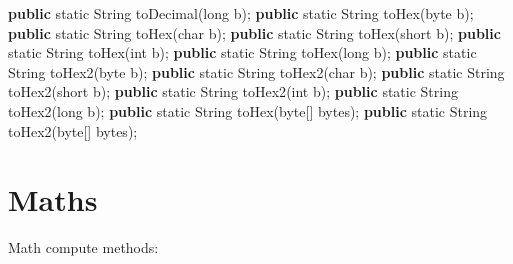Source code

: \documentclass[
]{book}
\newenvironment{Shaded}{\begin{snugshade}}{\end{snugshade}}
\newcommand{\BuiltInTok}[1]{#1}
\newcommand{\DataTypeTok}[1]{\textcolor[rgb]{0.13,0.29,0.53}{#1}}
\newcommand{\FunctionTok}[1]{\textcolor[rgb]{0.00,0.00,0.00}{#1}}
\newcommand{\KeywordTok}[1]{\textcolor[rgb]{0.13,0.29,0.53}{\textbf{#1}}}
\newcommand{\NormalTok}[1]{#1}
\begin{document}
\begin{Shaded}
\begin{Highlighting}[]
\KeywordTok{public} \DataTypeTok{static} \BuiltInTok{String} \FunctionTok{toDecimal}\NormalTok{(}\DataTypeTok{long}\NormalTok{ b);}
\KeywordTok{public} \DataTypeTok{static} \BuiltInTok{String} \FunctionTok{toHex}\NormalTok{(}\DataTypeTok{byte}\NormalTok{ b);}
\KeywordTok{public} \DataTypeTok{static} \BuiltInTok{String} \FunctionTok{toHex}\NormalTok{(}\DataTypeTok{char}\NormalTok{ b);}
\KeywordTok{public} \DataTypeTok{static} \BuiltInTok{String} \FunctionTok{toHex}\NormalTok{(}\DataTypeTok{short}\NormalTok{ b);}
\KeywordTok{public} \DataTypeTok{static} \BuiltInTok{String} \FunctionTok{toHex}\NormalTok{(}\DataTypeTok{int}\NormalTok{ b);}
\KeywordTok{public} \DataTypeTok{static} \BuiltInTok{String} \FunctionTok{toHex}\NormalTok{(}\DataTypeTok{long}\NormalTok{ b);}
\KeywordTok{public} \DataTypeTok{static} \BuiltInTok{String} \FunctionTok{toHex2}\NormalTok{(}\DataTypeTok{byte}\NormalTok{ b);}
\KeywordTok{public} \DataTypeTok{static} \BuiltInTok{String} \FunctionTok{toHex2}\NormalTok{(}\DataTypeTok{char}\NormalTok{ b);}
\KeywordTok{public} \DataTypeTok{static} \BuiltInTok{String} \FunctionTok{toHex2}\NormalTok{(}\DataTypeTok{short}\NormalTok{ b);}
\KeywordTok{public} \DataTypeTok{static} \BuiltInTok{String} \FunctionTok{toHex2}\NormalTok{(}\DataTypeTok{int}\NormalTok{ b);}
\KeywordTok{public} \DataTypeTok{static} \BuiltInTok{String} \FunctionTok{toHex2}\NormalTok{(}\DataTypeTok{long}\NormalTok{ b);}
\KeywordTok{public} \DataTypeTok{static} \BuiltInTok{String} \FunctionTok{toHex}\NormalTok{(}\DataTypeTok{byte}\NormalTok{[] bytes);}
\KeywordTok{public} \DataTypeTok{static} \BuiltInTok{String} \FunctionTok{toHex2}\NormalTok{(}\DataTypeTok{byte}\NormalTok{[] bytes);}
\end{Highlighting}
\end{Shaded}

\hypertarget{langx-java_references_utils_Maths}{%
\section{Maths}\label{langx-java_references_utils_Maths}}

Math compute methods:
\end{document}
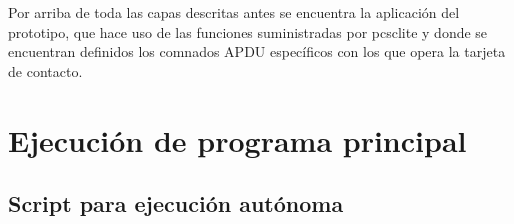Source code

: \bigskip
{}
Por arriba de toda las capas descritas antes se encuentra la aplicación del prototipo, que hace uso de las funciones suministradas por pcsclite y donde se encuentran definidos los comnados APDU específicos con los que opera la tarjeta de contacto.

\section{Ejecución de programa principal}
\subsection{Script para ejecución autónoma}
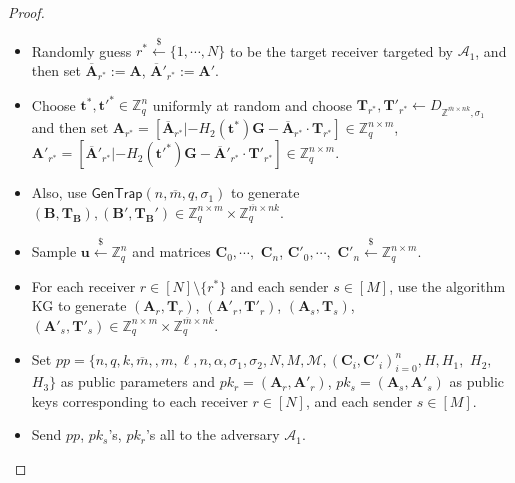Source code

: \documentclass[a4paper,11pt,onecolumn]{elsarticle}
\def\bf{\mathbf}
\begin{document}
\begin{proof}
\begin{description}
\begin{itemize}
			  	\item Randomly guess $r^* \xleftarrow{\$} \{1, \cdots, N\}$ to be the target receiver targeted by $\mathcal{A}_1$, and then set $\overline{\mathbf{A}}_{r^*}:=\textbf{A}$, $\overline{\mathbf{A}}'_{r^*}:=\textbf{A}'$. 
			  	\item Choose $\textbf{t}^*, \textbf{t}'^*\in \mathbb{Z}_q^n$ uniformly at random and choose $ \mathbf{T}_{r^*}, \mathbf{T}'_{r^*} \leftarrow D_{\mathbb{Z}^{\overline{m} \times n k }, \sigma_1} $ and then set $\mathbf{A}_{r^*}=[\overline{\mathbf{A}}_{r^*}|-H_2(\textbf{t}^*)\mathbf{G}-\overline{\mathbf{A}}_{r^*}\cdot \mathbf{T}_{r^*}] \in \mathbb{Z}_q^{n \times m}$, $\mathbf{A}'_{r^*}=[\overline{\mathbf{A}}'_{r^*}|-H_2(\textbf{t}'^*)\mathbf{G}-\overline{\mathbf{A}}'_{r^*}\cdot \mathbf{T}'_{r^*}] \in \mathbb{Z}_q^{n \times m}$.
			  	\item Also, use $\textsf{GenTrap}(n, \overline{m},q, \sigma_1)$ to generate  $(\mathbf{B}, \mathbf{T}_{\textbf{B}}), (\mathbf{B}', \mathbf{T}_{\textbf{B}}') \in  \mathbb{Z}_q^{n \times m} \times \mathbb{Z}_q^{\overline{m} \times nk}$.
			  	\item Sample $ \mathbf{u} \xleftarrow{\$} \mathbb{Z}_q ^{n}$ and  matrices $\mathbf{C}_0, \cdots,$ $ \mathbf{C}_{n}$, $\mathbf{C}'_0, \cdots,$ $ \mathbf{C}'_{n} \xleftarrow{\$} \mathbb{Z}_q^{n \times m}$.
			  	\item For each receiver $r \in [N]\setminus \{r^*\}$ and each sender $s\in [M]$, use the algorithm \textsf{KG} to generate  $(\mathbf{A}_r, \mathbf{T}_r)$, $ (\mathbf{A}'_r, \mathbf{T}'_r)$, $(\mathbf{A}_s, \mathbf{T}_s)$, $(\mathbf{A}'_s, \mathbf{T}'_s) \in  \mathbb{Z}_q^{n \times m} \times \mathbb{Z}_q^{\overline{m} \times n k}$.
			  	
			  	
			  	\item Set $pp=\{n, q, k,  \overline{m},, m,\ell, n, \alpha, \sigma_1,  \sigma_2, N, M,  \mathcal{M}, (\bf{C}_i, \bf{C}'_i)_{i=0}^{n}, H, H_1,$ $ H_2, $ $H_3\}$ as public parameters and  $pk_{r}=(\mathbf{A}_r, \mathbf{A}'_r)$, $pk_{s}=(\mathbf{A}_s, \mathbf{A}'_s)$ as public keys corresponding to each receiver $r \in [N]$, and each sender $s\in [M]$.
			  	\item Send $pp$, $pk_s$'s, $pk_r$'s all to the adversary  $\mathcal{A}_1$.
			  \end{itemize}
			 

\end{description}
\end{proof}
\end{document}

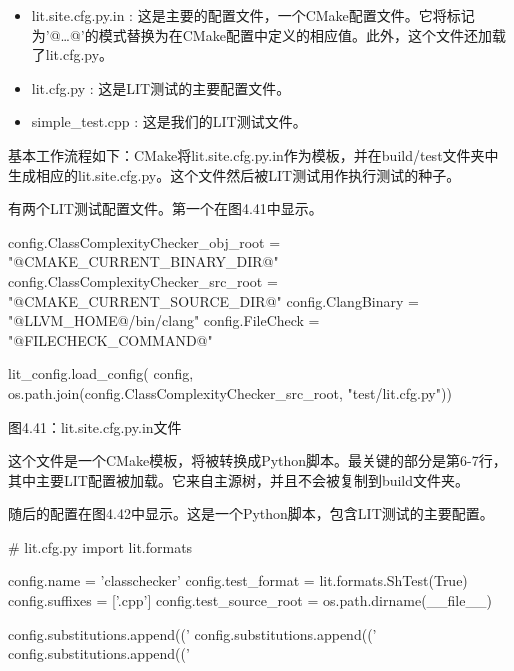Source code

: \begin{itemize}
\item
lit.site.cfg.py.in : 这是主要的配置文件，一个CMake配置文件。它将标记为’@…@'的模式替换为在CMake配置中定义的相应值。此外，这个文件还加载了lit.cfg.py。

\item
lit.cfg.py : 这是LIT测试的主要配置文件。

\item
simple\_test.cpp : 这是我们的LIT测试文件。
\end{itemize}

基本工作流程如下：CMake将lit.site.cfg.py.in作为模板，并在build/test文件夹中生成相应的lit.site.cfg.py。这个文件然后被LIT测试用作执行测试的种子。


有两个LIT测试配置文件。第一个在图4.41中显示。

\begin{python}
config.ClassComplexityChecker_obj_root = "@CMAKE_CURRENT_BINARY_DIR@"
config.ClassComplexityChecker_src_root = "@CMAKE_CURRENT_SOURCE_DIR@"
config.ClangBinary = "@LLVM_HOME@/bin/clang"
config.FileCheck = "@FILECHECK_COMMAND@"

lit_config.load_config(
  config, os.path.join(config.ClassComplexityChecker_src_root, "test/lit.cfg.py"))
\end{python}

\begin{center}
图4.41：lit.site.cfg.py.in文件
\end{center}

这个文件是一个CMake模板，将被转换成Python脚本。最关键的部分是第6-7行，其中主要LIT配置被加载。它来自主源树，并且不会被复制到build文件夹。

随后的配置在图4.42中显示。这是一个Python脚本，包含LIT测试的主要配置。

\begin{python}
# lit.cfg.py
import lit.formats

config.name = 'classchecker'
config.test_format = lit.formats.ShTest(True)
config.suffixes = ['.cpp']
config.test_source_root = os.path.dirname(__file__)

config.substitutions.append(('%
config.substitutions.append(('%
config.substitutions.append(('%
\end{python}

* [ABOUT THIS TASK] Write out again, exactly as they appear above, the lines from the one containing "config.suffixes = ['.cpp']" to the final line, and only those.

* [RESPONSE TO THIS TASK]
config.suffixes = ['.cpp']
config.test_source_root = os.path.dirname(__file__)

config.substitutions.append(('%
config.substitutions.append(('%
config.substitutions.append(('%
\end{python}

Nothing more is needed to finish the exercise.